For protein dynamics analysis, the server requires the user to input a protein structure by either uploading a file in PDB format or by providing the four-letter accession code for any entry on the PDB database. In addition, users have the option to choose a specific force field, which is used to describe the molecular interactions within the structure for normal mode analysis.
Alternatively, for assessing the effects of mutations on protein dynamics and stability, two different input options are available. The ‘Single mutation’ option requires the user to provide a PDB file or PDB accession code, the point mutation specified as a string containing the wild-type residue one-letter code, its corresponding residue number and the mutant residue one-letter code. The ‘Mutation list’ option allows users to upload a list of mutations in a file for batch processing. For both input options the user is also asked to specify the chain identifier in which the wild-type residue is located.

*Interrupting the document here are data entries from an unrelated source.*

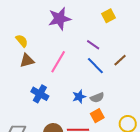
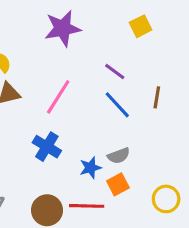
brown line: (120, 60) -> (157, 97), turned -40
blue cross: (40, 94) -> (47, 147), moved
blue star: (79, 97) -> (90, 168), moved

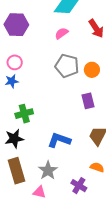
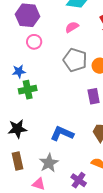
pink circle: (15, 62) -> (34, 42), moved
green cross: (24, 114) -> (28, 90), moved
brown rectangle: (17, 171) -> (17, 161), size x0.7

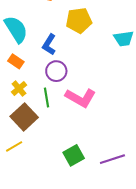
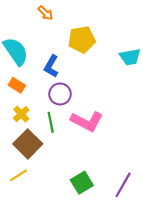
purple line: (112, 159) -> (123, 185), turned -40

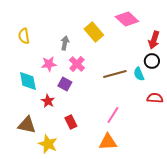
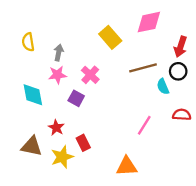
pink diamond: (127, 19) -> (149, 22), turned -55
gray arrow: (65, 43) -> (59, 53), moved
brown line: (115, 74) -> (143, 68), moved
red star: (48, 101) -> (56, 128), moved
pink line: (113, 115) -> (144, 125), moved
yellow star: (48, 144) -> (62, 157), moved, turned 30

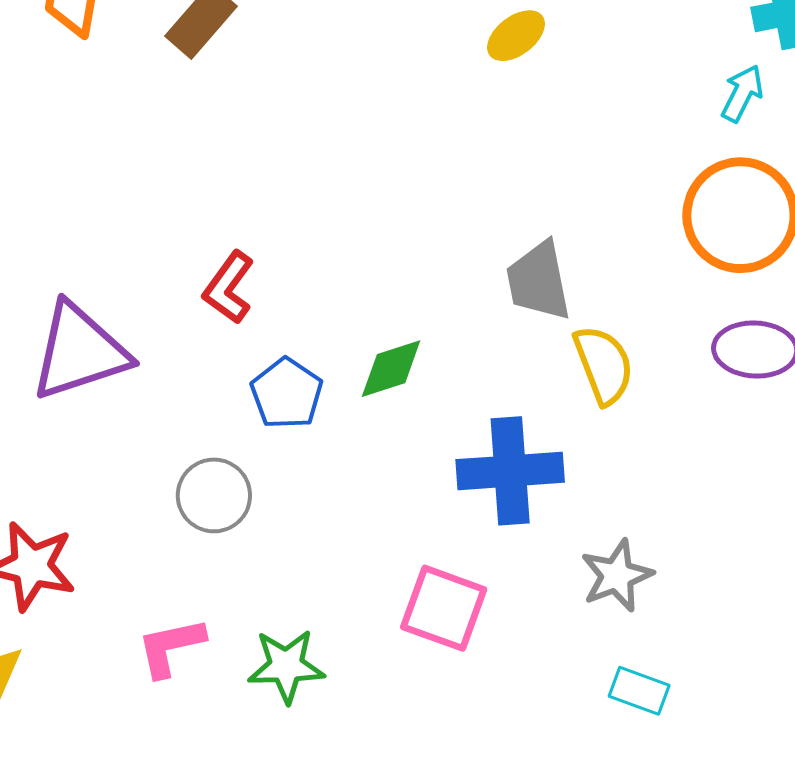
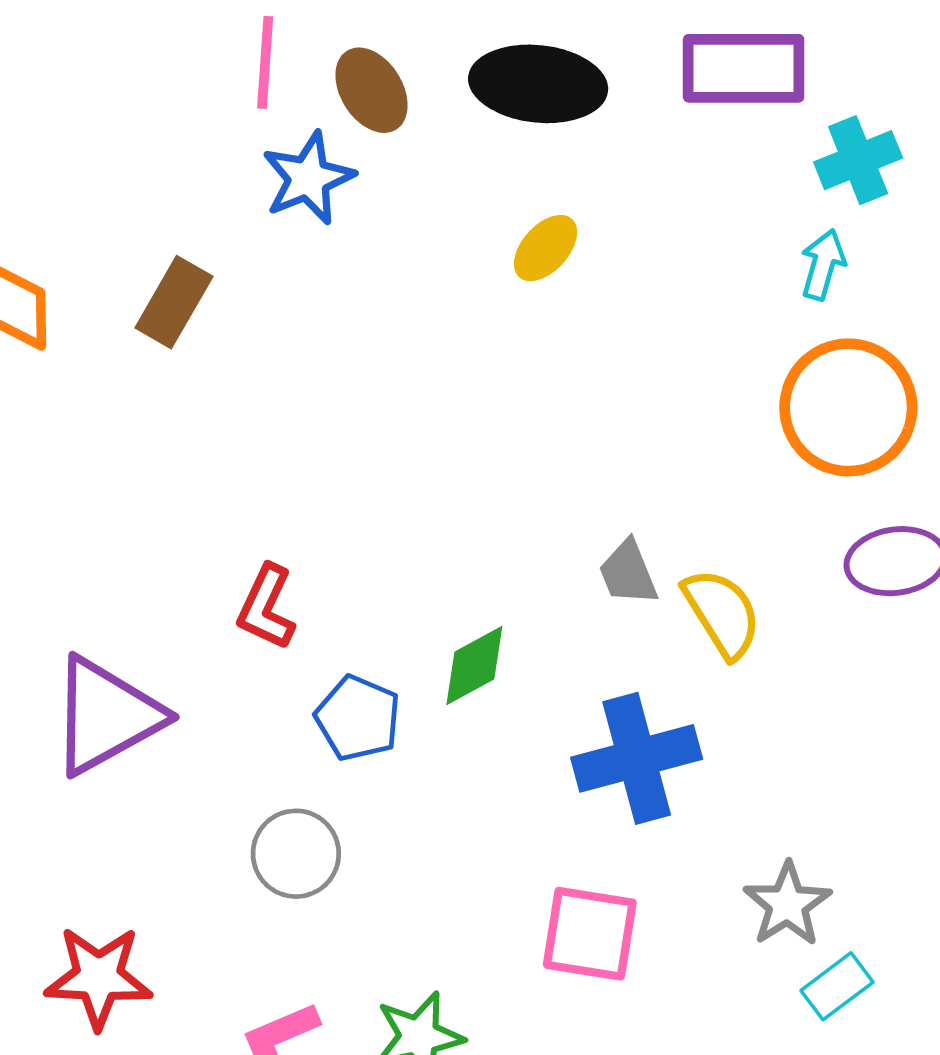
gray trapezoid: (538, 281) -> (628, 573), moved, size x0.7
gray star: (617, 576) -> (787, 904), moved
cyan rectangle: (639, 691) -> (837, 986), turned -46

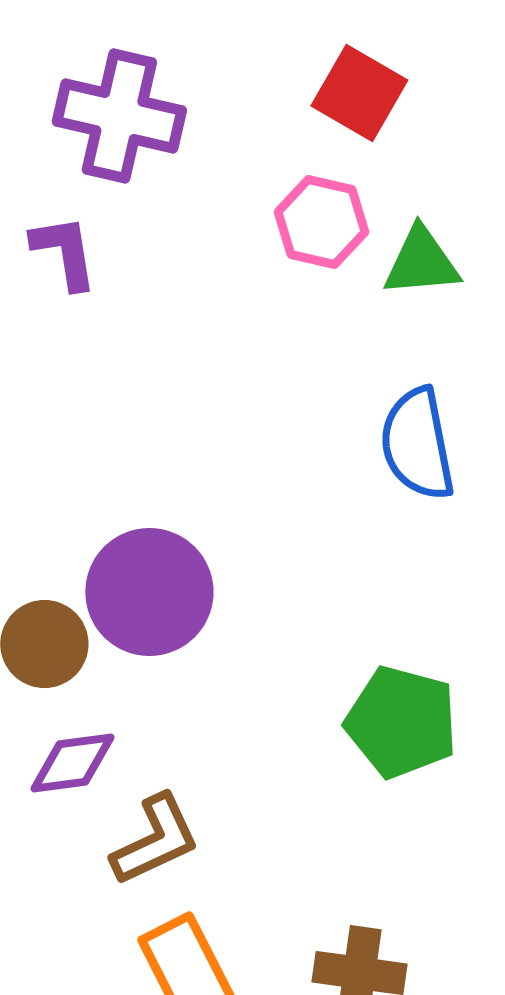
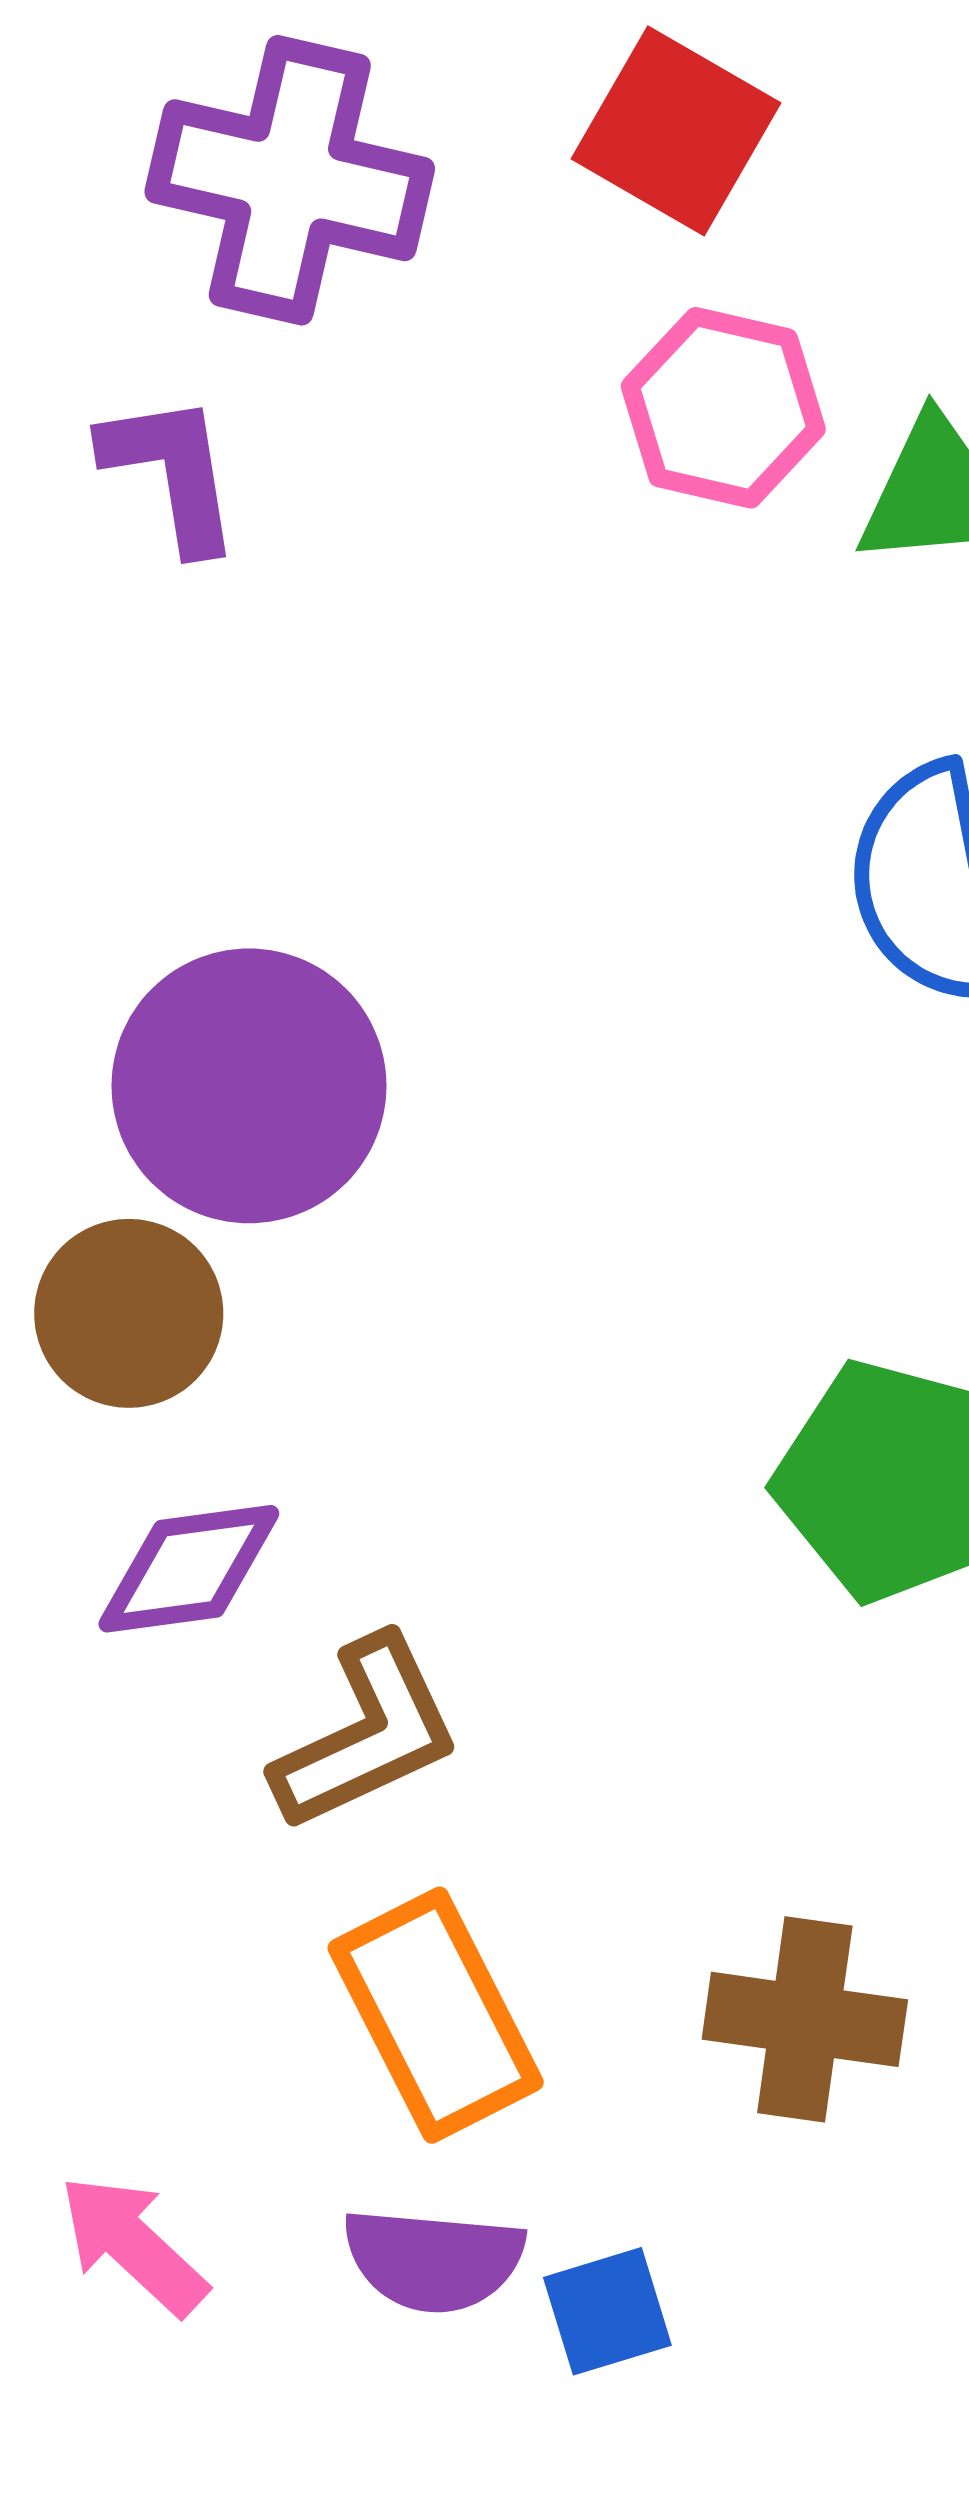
red square: (359, 93) -> (676, 131), moved
purple circle: (149, 592) -> (249, 1086), moved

In order to assist users to submit their jobs for analysis and predictions, sample submission entries are available in both submission pages and a help page is available via the top navigation bar.
For the analysis of protein dynamics, the results are displayed in four tabs. In the first tab, porcupine plots show the trajectory of movement. The second tab allows users to visualize the non-trivial modes generated, including an animated plot that describes the motion of the molecule. Visual representations of deformation energy and atomic fluctuation are displayed on the third tab. Finally, the last tab shows the cross-correlation between residue movements as both a correlation matrix and the 3D structure of the submitted protein.

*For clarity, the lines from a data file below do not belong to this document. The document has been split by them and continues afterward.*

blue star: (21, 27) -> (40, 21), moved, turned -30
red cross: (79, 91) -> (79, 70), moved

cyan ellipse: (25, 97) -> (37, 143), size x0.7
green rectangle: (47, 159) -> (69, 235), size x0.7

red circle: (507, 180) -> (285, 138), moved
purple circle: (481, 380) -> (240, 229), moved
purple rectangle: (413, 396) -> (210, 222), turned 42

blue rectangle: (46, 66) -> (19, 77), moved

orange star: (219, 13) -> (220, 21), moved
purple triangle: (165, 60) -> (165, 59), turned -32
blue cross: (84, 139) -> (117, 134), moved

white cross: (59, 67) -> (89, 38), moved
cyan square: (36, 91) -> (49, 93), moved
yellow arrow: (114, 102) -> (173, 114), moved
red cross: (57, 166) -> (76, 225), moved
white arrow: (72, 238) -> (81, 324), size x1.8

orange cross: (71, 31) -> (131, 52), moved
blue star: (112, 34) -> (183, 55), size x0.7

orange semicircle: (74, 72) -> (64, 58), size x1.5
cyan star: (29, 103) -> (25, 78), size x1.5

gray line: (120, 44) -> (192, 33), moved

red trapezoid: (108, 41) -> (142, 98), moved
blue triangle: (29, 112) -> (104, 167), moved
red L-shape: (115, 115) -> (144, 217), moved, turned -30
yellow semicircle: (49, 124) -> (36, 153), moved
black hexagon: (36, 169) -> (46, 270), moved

The mutational analysis results are also split into tabs to enable users to easily navigate the different analyses available for evaluating the effects of mutations on protein stability and dynamics. For the ‘Single mutation’ option, the server outputs the predicted change in stability, along with the variation in entropy energy between wild-type and mutant structures in the first tab. For comparison purposes, in a separate panel the changes in stability calculated by structure-based methods are shown. DynaMut enables visualization of the non-covalent molecular interactions calculated by Arpeggio and deformation energies and atomic fluctuations of wild-type and mutant residues in their respective 3D structures. For the ‘Mutation list’ option, the server output is summarized as a downloadable table, and users have the option to analyze each mutation separately, similar to the analysis of a single mutation.